Laut Washington Post erhielten die Republikaner bei den Wahlen 2006 166-mal so viel Geld von Pro-Gun-Gruppen wie von Anti-Gun-Gruppen. Demokraten erhielten dreimal so viel von Pro-Gun-Gruppen wie Anti-Gun-Gruppen.

Kongressdemokraten und Waffengesetze

Eine beträchtliche Minderheit der Kongressdemokraten setzt sich für Waffenrechte ein, insbesondere unter denjenigen, die 2006 neu in das Amt gewählt wurden. Zu den Neulingen, die Waffenrechte nachdrücklich befürworten, gehören Senator Jim Webb (D-VA), Senator Bob Casey, Jr. (D-PA) ) und Senator Jon Tester (D-MT).

Laut NRA gehören zu den im Jahr 2006 neu gewählten Mitgliedern des Repräsentantenhauses 24 Verfechter von Waffenrechten: 11 Demokraten und 13 Republikaner.

Präsidentschaftspolitik und Waffengesetze

Statistisch gesehen sind Amerikaner, die am ehesten Waffen besitzen, Männer, Weiße und Südstaatler. Nicht zufällig entscheidet die Demografie der so genannten Swing-Abstimmung häufig über die Sieger von Präsidentschafts- und anderen nationalen Wahlen.

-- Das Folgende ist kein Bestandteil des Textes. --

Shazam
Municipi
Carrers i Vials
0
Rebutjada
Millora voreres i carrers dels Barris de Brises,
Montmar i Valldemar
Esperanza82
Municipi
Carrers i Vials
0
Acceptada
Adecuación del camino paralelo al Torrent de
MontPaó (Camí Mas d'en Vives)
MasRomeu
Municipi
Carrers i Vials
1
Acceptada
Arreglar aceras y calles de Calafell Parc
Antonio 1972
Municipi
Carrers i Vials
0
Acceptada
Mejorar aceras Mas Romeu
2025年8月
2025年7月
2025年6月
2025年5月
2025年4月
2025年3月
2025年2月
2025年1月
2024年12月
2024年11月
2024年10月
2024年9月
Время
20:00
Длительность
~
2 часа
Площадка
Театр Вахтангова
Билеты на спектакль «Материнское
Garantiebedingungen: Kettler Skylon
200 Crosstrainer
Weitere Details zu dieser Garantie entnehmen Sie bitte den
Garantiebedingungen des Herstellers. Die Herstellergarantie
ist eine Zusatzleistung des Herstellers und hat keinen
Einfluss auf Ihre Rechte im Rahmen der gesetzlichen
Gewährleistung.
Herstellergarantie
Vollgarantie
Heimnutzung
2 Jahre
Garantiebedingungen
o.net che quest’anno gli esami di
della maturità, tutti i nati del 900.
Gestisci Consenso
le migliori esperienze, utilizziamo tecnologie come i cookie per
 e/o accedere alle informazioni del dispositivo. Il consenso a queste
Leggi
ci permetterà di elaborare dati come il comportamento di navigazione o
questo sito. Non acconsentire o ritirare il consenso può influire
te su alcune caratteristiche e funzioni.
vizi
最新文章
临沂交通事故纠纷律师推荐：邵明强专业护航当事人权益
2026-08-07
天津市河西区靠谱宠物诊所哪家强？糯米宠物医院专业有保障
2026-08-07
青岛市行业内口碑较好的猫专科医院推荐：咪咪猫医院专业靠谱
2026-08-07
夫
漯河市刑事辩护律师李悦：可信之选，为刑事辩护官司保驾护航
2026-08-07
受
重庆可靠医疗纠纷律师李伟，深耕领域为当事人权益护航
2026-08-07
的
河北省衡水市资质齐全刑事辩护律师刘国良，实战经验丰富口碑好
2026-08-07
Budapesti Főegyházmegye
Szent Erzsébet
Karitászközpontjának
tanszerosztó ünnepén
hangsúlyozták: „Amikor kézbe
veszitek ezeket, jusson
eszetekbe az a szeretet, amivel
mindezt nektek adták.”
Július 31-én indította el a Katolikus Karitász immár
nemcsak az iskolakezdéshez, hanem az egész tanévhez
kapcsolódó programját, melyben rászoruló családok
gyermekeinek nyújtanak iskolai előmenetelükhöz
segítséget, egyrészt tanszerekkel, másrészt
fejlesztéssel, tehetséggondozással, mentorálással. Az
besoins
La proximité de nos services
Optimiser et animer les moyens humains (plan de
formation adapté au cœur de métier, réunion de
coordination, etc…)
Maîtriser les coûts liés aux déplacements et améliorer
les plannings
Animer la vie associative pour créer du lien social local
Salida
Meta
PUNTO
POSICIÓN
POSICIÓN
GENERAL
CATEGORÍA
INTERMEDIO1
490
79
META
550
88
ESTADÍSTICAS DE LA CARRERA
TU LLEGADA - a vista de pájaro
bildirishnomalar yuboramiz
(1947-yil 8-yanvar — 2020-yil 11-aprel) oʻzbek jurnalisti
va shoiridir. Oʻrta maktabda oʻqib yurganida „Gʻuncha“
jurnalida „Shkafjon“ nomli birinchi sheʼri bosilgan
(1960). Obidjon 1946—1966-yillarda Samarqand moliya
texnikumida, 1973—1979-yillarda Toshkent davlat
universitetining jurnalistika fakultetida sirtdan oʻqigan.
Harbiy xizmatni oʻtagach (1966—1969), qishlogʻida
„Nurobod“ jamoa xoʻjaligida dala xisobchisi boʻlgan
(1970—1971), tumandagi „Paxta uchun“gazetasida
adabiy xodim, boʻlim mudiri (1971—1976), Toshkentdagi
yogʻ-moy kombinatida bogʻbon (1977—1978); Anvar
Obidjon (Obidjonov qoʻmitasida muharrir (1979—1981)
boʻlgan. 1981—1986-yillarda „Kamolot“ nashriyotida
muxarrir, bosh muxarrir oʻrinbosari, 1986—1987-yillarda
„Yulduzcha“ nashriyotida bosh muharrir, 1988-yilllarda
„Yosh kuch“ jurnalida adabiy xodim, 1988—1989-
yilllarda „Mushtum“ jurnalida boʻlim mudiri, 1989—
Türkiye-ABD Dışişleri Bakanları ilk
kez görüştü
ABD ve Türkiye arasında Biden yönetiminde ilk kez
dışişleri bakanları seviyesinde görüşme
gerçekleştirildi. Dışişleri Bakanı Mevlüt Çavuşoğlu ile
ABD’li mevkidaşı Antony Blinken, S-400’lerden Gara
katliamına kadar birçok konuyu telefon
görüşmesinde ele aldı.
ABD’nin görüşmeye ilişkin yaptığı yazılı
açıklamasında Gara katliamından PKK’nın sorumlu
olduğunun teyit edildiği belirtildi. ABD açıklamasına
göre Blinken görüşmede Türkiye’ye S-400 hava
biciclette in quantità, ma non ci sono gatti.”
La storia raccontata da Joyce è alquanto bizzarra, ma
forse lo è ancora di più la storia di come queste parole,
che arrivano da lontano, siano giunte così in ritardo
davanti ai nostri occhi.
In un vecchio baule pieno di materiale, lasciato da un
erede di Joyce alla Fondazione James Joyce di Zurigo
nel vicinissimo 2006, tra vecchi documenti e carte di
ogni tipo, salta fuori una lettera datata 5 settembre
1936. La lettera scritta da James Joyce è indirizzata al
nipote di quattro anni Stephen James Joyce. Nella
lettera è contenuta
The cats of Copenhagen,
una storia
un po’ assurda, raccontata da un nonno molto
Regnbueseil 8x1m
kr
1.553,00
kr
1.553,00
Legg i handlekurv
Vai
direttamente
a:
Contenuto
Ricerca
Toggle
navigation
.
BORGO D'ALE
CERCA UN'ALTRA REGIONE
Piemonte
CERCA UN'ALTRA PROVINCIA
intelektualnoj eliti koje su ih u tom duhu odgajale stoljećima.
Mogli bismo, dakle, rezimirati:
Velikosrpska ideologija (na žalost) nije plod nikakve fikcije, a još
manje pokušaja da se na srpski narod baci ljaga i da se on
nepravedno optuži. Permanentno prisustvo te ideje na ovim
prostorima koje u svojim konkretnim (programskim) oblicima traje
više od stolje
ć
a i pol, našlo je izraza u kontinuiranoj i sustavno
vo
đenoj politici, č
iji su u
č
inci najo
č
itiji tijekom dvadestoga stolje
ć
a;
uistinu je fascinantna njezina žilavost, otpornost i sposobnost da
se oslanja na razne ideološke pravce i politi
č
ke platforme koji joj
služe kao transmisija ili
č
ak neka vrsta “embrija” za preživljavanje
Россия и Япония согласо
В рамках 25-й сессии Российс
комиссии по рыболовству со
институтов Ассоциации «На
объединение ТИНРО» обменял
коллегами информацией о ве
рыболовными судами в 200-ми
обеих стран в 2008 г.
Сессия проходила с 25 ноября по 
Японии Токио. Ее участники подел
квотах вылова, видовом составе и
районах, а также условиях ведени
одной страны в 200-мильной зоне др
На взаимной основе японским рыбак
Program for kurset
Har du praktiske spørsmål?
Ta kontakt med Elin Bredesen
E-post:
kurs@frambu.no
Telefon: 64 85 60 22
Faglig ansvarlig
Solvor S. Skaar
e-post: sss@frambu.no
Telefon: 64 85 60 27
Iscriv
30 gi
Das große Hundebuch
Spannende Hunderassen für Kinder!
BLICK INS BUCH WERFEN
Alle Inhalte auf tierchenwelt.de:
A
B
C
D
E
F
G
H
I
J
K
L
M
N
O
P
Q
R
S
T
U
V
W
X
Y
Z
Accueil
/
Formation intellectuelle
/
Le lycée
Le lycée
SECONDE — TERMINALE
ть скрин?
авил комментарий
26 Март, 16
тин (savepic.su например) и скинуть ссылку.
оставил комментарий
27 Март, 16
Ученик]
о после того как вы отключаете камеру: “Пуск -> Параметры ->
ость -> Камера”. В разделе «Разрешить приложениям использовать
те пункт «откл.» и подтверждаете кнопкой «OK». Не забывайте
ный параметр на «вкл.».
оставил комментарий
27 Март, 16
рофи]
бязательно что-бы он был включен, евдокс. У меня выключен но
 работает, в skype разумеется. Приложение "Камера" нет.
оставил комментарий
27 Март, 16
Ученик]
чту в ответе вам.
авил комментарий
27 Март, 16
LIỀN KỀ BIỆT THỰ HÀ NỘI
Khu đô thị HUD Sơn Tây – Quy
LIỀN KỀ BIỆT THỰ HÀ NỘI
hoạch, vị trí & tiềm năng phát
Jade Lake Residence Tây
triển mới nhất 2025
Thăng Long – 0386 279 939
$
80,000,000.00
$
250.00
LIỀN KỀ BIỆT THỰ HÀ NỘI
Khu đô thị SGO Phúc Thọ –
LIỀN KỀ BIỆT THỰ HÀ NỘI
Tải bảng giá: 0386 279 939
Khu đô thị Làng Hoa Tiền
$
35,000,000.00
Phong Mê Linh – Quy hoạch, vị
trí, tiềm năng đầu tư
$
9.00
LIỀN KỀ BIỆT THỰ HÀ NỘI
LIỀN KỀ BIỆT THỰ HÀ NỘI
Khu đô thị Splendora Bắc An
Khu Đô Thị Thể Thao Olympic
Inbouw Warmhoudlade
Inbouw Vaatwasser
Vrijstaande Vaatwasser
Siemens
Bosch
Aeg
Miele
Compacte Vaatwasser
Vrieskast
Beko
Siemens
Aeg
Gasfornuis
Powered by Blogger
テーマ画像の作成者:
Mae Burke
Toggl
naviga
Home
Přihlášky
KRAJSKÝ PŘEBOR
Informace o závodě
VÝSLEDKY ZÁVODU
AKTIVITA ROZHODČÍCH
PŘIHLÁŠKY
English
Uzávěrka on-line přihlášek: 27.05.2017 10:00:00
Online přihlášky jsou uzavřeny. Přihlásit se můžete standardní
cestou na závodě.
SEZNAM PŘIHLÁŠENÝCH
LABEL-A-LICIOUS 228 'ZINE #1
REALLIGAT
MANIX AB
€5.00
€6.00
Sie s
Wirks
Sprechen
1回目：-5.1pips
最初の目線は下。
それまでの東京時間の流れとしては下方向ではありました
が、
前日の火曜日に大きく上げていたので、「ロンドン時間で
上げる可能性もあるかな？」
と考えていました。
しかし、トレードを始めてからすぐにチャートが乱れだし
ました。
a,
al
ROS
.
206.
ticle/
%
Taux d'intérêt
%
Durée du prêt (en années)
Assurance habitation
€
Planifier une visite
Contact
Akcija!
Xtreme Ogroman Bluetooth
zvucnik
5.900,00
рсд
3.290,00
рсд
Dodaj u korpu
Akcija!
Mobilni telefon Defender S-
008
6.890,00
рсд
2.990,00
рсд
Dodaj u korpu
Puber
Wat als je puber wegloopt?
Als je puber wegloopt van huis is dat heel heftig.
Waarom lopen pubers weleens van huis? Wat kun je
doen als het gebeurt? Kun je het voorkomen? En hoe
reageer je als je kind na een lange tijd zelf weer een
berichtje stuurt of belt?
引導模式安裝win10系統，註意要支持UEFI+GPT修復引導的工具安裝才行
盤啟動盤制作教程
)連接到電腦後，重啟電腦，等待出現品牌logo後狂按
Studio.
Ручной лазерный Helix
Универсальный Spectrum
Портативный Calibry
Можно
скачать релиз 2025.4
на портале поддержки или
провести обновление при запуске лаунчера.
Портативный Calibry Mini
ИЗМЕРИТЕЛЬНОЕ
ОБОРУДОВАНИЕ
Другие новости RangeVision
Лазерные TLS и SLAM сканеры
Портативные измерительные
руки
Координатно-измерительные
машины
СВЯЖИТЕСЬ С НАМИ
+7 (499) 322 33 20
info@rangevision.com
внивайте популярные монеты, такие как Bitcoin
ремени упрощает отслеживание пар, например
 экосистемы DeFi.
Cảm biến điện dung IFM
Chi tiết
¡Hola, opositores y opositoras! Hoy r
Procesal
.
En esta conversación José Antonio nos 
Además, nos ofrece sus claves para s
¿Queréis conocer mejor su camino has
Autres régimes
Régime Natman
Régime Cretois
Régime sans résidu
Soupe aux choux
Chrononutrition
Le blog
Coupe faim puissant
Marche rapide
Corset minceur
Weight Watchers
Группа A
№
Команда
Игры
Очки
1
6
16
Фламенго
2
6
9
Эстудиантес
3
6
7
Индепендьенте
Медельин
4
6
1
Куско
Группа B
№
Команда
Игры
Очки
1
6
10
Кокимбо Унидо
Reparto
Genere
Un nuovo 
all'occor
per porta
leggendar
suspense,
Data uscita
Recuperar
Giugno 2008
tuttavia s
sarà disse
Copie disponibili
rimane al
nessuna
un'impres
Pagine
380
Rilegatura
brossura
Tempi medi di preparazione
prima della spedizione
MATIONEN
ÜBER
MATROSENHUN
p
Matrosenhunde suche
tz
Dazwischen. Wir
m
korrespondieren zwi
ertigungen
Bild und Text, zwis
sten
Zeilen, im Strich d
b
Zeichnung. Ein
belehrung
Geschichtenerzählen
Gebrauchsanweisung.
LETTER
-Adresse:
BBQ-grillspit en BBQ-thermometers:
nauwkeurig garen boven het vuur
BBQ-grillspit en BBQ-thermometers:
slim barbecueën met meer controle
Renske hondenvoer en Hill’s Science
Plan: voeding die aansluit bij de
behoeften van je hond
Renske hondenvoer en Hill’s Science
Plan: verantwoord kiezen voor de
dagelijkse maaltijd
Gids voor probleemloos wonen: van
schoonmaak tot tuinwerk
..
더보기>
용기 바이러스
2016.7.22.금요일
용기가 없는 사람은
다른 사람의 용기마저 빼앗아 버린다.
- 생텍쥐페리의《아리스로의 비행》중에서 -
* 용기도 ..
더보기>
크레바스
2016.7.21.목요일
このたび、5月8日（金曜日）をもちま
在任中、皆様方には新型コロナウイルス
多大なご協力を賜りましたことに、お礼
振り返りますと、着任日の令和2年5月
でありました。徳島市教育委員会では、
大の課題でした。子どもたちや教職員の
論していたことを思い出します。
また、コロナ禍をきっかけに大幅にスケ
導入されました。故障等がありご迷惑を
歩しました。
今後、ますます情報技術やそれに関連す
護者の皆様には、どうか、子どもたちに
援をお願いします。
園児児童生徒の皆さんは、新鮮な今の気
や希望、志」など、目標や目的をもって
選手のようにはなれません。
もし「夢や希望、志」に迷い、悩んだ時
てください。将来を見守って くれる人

Der frühere Präsident Barack Obama glaubt, "dass das Land alles tun muss, um Waffengewalt auszurotten ... aber er glaubt an das Recht eines Einzelnen, Waffen zu tragen." Eine vollständige Abschrift seiner Äußerungen von 2013 zu Waffengewalt finden Sie bei ABC News…

Im Gegensatz dazu bekräftigte der US - Senator John McCain, dass er die uneingeschränkten Waffengesetze uneingeschränkt befürwortet, und sagte am Tag des Massakers an der Virginia Tech: "Ich glaube an das Grundrecht, dass jeder im zweiten Verfassungszusatz das Recht hat, eine Waffe."

Nach den Massenerschießungen an der Marjory Stoneman Douglas High School und den anschließenden von Studenten angeführten Protesten im Jahr 2018 twitterte Präsident Donald Trump am 28. März: "DIE ZWEITE ÄNDERUNG WIRD NIE AUFGEHOBEN!"